Information supplied =
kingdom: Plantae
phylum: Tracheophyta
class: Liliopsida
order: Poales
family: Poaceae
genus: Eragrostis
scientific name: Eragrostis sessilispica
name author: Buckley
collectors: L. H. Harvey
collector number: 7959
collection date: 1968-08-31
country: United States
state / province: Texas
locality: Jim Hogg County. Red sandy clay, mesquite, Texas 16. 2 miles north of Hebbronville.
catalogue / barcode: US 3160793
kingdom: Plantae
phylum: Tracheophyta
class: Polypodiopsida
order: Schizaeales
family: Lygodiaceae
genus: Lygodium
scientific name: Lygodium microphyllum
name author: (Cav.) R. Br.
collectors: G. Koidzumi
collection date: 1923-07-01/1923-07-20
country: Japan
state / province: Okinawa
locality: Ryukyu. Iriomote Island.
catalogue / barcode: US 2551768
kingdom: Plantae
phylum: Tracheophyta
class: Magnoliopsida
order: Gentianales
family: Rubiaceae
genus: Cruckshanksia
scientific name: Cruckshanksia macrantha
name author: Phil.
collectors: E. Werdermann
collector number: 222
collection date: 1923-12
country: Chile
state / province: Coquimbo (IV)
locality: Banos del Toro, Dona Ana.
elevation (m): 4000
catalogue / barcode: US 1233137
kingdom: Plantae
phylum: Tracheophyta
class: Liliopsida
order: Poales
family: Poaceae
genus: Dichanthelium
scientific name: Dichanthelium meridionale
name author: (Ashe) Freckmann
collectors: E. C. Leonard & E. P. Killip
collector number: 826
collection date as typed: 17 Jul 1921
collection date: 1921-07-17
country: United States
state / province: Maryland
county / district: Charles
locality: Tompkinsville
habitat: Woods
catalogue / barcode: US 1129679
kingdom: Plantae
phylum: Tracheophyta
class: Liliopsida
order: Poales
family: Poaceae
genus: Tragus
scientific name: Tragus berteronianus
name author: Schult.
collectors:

Written request =
Put every line from all the items above into a numbered list, leaving out any blank lines.

Output for this exercise =
1. kingdom: Plantae
2. phylum: Tracheophyta
3. class: Liliopsida
4. order: Poales
5. family: Poaceae
6. genus: Eragrostis
7. scientific name: Eragrostis sessilispica
8. name author: Buckley
9. collectors: L. H. Harvey
10. collector number: 7959
11. collection date: 1968-08-31
12. country: United States
13. state / province: Texas
14. locality: Jim Hogg County. Red sandy clay, mesquite, Texas 16. 2 miles north of Hebbronville.
15. catalogue / barcode: US 3160793
16. kingdom: Plantae
17. phylum: Tracheophyta
18. class: Polypodiopsida
19. order: Schizaeales
20. family: Lygodiaceae
21. genus: Lygodium
22. scientific name: Lygodium microphyllum
23. name author: (Cav.) R. Br.
24. collectors: G. Koidzumi
25. collection date: 1923-07-01/1923-07-20
26. country: Japan
27. state / province: Okinawa
28. locality: Ryukyu. Iriomote Island.
29. catalogue / barcode: US 2551768
30. kingdom: Plantae
31. phylum: Tracheophyta
32. class: Magnoliopsida
33. order: Gentianales
34. family: Rubiaceae
35. genus: Cruckshanksia
36. scientific name: Cruckshanksia macrantha
37. name author: Phil.
38. collectors: E. Werdermann
39. collector number: 222
40. collection date: 1923-12
41. country: Chile
42. state / province: Coquimbo (IV)
43. locality: Banos del Toro, Dona Ana.
44. elevation (m): 4000
45. catalogue / barcode: US 1233137
46. kingdom: Plantae
47. phylum: Tracheophyta
48. class: Liliopsida
49. order: Poales
50. family: Poaceae
51. genus: Dichanthelium
52. scientific name: Dichanthelium meridionale
53. name author: (Ashe) Freckmann
54. collectors: E. C. Leonard & E. P. Killip
55. collector number: 826
56. collection date as typed: 17 Jul 1921
57. collection date: 1921-07-17
58. country: United States
59. state / province: Maryland
60. county / district: Charles
61. locality: Tompkinsville
62. habitat: Woods
63. catalogue / barcode: US 1129679
64. kingdom: Plantae
65. phylum: Tracheophyta
66. class: Liliopsida
67. order: Poales
68. family: Poaceae
69. genus: Tragus
70. scientific name: Tragus berteronianus
71. name author: Schult.
72. collectors:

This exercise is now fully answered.